* [Text shown]:
Budget cuts have forced the D.C. Superior Court to end urinalysis tests that have routinely been given to virtually all criminal suspects in the city in the last 10 years to detect drug usage.

The $120,000-a-year program -- the only one of its kinds in the nation -- was used frequently by judges to help them decide whether a person charged or convicted of an offense in the District was released or stayed behind bars.

However, city and court officials confirmed that the drug-testing program, run by the city's Alcohol and Drug Abuse Administration in the basement of the courthouse, ceased operations Oct. 10 after a private contractor whom the city paid for the urinalyses increased its prices 40 percent.

Since 1971, almost all suspects detained in the Superior Court cellblock prior to their court appearance have been asked to provide urine specimens. The test results could be forwarded to the presiding judge within hours.

Because of the District's liberal pretrial release laws, most defendants remain free while awaiting trial. If, however, evidence of drug use is detected in a urinalysis, judges often set special conditions for release, such as mandatory attendance at a city drug clinic.

"It was a valuable tool in our making a decision on whether to release a person, and also in sentencing him," said one judge, "We miss it very much."

Probation officers found the drug-testing program a means to determine whether a defendant who was sentenced for a crime was in compliance with any provisions prohibiting drug use.

"I'm not usually an alarmist," said Alan M. Schuman, who runs probation services in the District, "but it takes the lid off any deterrent effect . . . [Previously] the defendant was made aware of the fact that if he was using narcotics, he could be detected and held responsible by the criminal justice system."

According to Bruce D. Beaudin, head of the D.C. Pretrial Services Agency, which makes recommendations to judges on pretrial release conditions, the termination of the drug-testing program may increase drug-related crime as word gets out that drug testing at the court has ended.

Some 1,800 urine samples were tested monthly at the court on a contract with a Miami-based firm called Precision Analytical, according to Dr. Kurt Brandt, acting medical director for the city's Alcohol and Drug Abuse Administration. However, the firm notified the city last August that its price for the drug tests would rise from approximately $10,000 a month to more than $14,000, for an annual total of $180,000 a year.That was more than the city could afford, Brandt said.

City and court officials are attempting to come up with the necessary funds to resume the program, but most were pessimistic about their prospects.

The drug testing faces another problem as well. The court's on-site laboratory testing facility ran into some trouble with a federal agency called the Health Care Financing Administration, which ordered the court testing facility to get a license as a medical laboratory, according to Brandt.

D.C. Superior Court Chief Judge H. Carl Moultrie I wrote a letter dated April 2, 1980, on behalf of the drug-testing facility, stating that the drug test results were not being used for medical purposes, and that "judges in the Superior Court do not engage in the practice of medicine."

For his efforts, the agency responded: "Moultrie's letter . . . is of interest, and has been noted."

"However," the response went on, "it is not within the jursidiction of Judge Moultrie to determine whether your laboratory requires a license . . . We also feel that Judge Moultrie as a result of his letter will now have to disqualify himself from possible litigation involving your lab."

* [Dataset]:
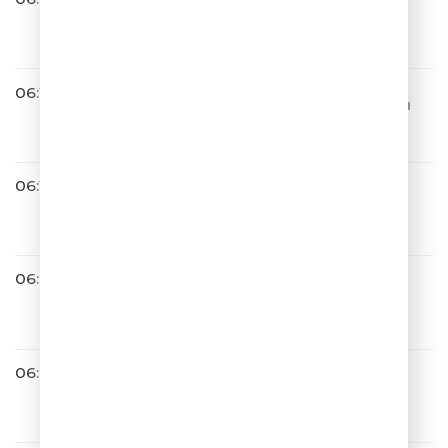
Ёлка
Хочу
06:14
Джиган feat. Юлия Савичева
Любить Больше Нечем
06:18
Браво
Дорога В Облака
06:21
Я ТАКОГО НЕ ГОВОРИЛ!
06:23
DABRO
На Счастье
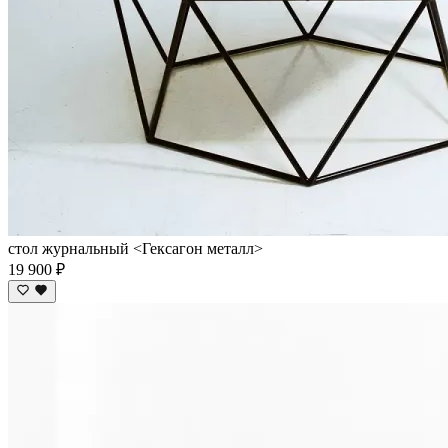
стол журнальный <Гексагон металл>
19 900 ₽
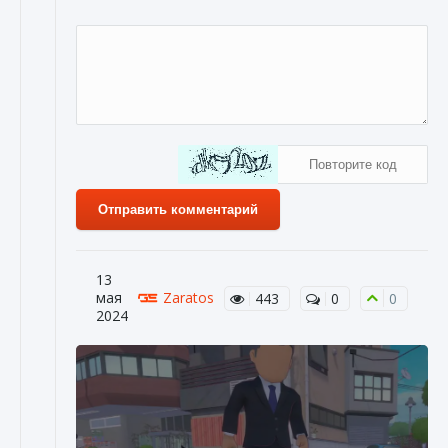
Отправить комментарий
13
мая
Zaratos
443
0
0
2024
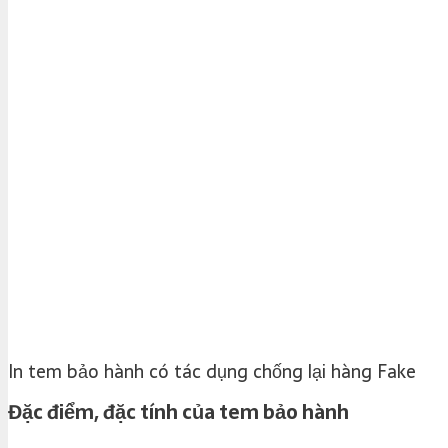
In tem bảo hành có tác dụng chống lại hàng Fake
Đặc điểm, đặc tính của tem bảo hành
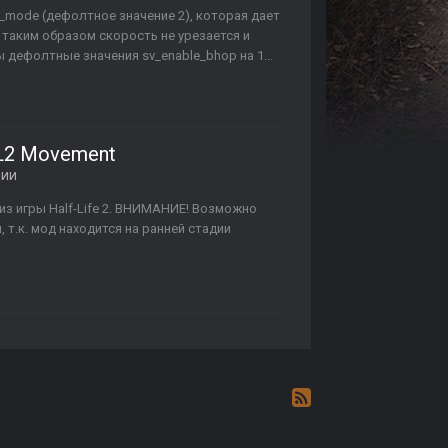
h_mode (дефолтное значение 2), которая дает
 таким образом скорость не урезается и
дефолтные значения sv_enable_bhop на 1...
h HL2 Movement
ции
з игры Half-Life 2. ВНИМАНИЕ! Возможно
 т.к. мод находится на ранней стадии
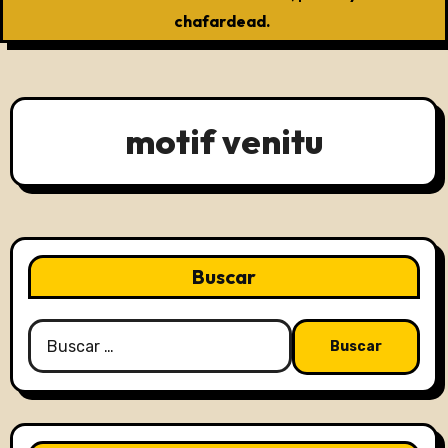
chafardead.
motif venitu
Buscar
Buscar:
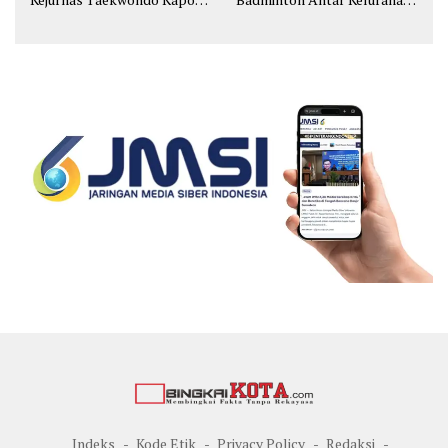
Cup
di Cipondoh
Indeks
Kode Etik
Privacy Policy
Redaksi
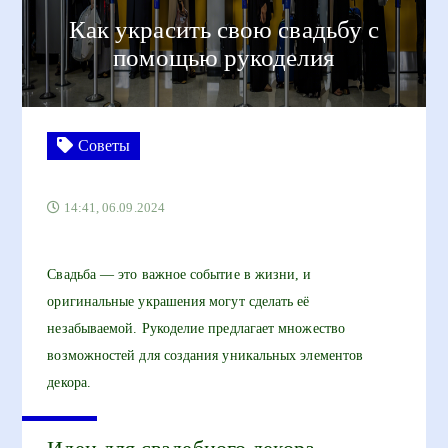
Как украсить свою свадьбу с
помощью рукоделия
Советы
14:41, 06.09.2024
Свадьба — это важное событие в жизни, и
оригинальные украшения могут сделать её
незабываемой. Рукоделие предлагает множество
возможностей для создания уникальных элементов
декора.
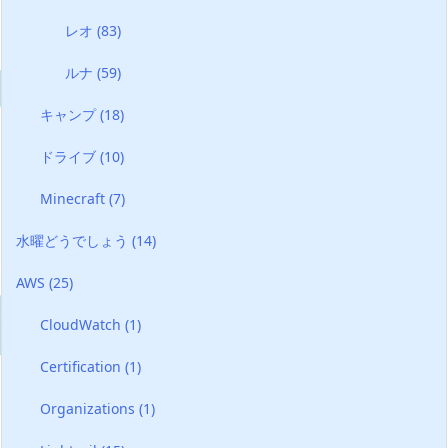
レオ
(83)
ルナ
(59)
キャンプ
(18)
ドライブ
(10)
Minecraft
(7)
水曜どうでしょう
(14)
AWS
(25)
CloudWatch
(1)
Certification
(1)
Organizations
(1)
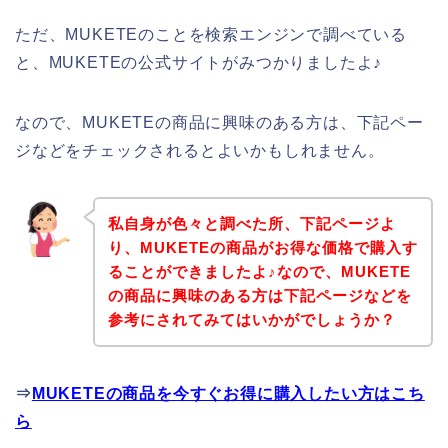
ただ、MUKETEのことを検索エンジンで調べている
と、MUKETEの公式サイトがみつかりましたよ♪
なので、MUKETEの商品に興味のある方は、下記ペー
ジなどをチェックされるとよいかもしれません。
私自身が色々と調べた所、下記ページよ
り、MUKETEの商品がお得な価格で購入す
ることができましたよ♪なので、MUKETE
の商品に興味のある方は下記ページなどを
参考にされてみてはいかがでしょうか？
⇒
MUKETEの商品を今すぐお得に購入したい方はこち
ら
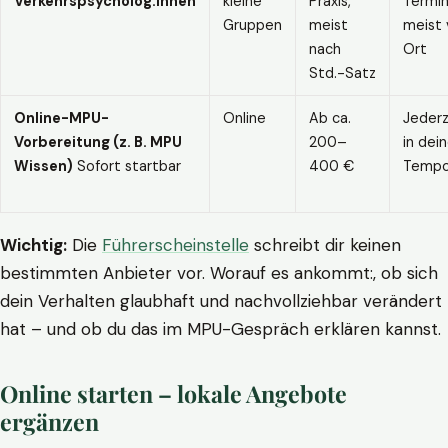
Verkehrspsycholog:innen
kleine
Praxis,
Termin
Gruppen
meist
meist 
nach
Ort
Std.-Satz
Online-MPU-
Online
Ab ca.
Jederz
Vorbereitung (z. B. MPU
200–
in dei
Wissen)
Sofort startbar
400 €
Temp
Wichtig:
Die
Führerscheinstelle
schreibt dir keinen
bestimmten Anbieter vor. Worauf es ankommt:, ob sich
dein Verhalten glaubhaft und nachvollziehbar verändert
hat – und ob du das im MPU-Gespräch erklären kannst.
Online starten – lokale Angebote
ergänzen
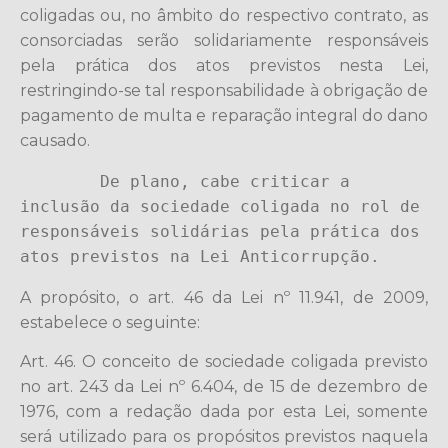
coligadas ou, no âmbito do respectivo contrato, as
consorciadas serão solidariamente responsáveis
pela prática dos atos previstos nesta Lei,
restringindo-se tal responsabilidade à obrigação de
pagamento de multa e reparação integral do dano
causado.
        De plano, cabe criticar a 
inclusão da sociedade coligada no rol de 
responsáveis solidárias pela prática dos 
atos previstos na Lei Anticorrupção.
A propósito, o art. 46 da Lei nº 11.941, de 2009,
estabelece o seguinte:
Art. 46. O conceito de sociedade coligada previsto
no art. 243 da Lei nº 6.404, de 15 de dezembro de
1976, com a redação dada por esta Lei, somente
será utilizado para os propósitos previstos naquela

* [Work request]:
Please repeat the part of the court drug-testing article that opens with "The $120,000-a-year program" and closes with "judge within hours.", swapping "cellblock" for "holding cells".

* [Response to this task]:
The $120,000-a-year program -- the only one of its kinds in the nation -- was used frequently by judges to help them decide whether a person charged or convicted of an offense in the District was released or stayed behind bars.

However, city and court officials confirmed that the drug-testing program, run by the city's Alcohol and Drug Abuse Administration in the basement of the courthouse, ceased operations Oct. 10 after a private contractor whom the city paid for the urinalyses increased its prices 40 percent.

Since 1971, almost all suspects detained in the Superior Court holding cells prior to their court appearance have been asked to provide urine specimens. The test results could be forwarded to the presiding judge within hours.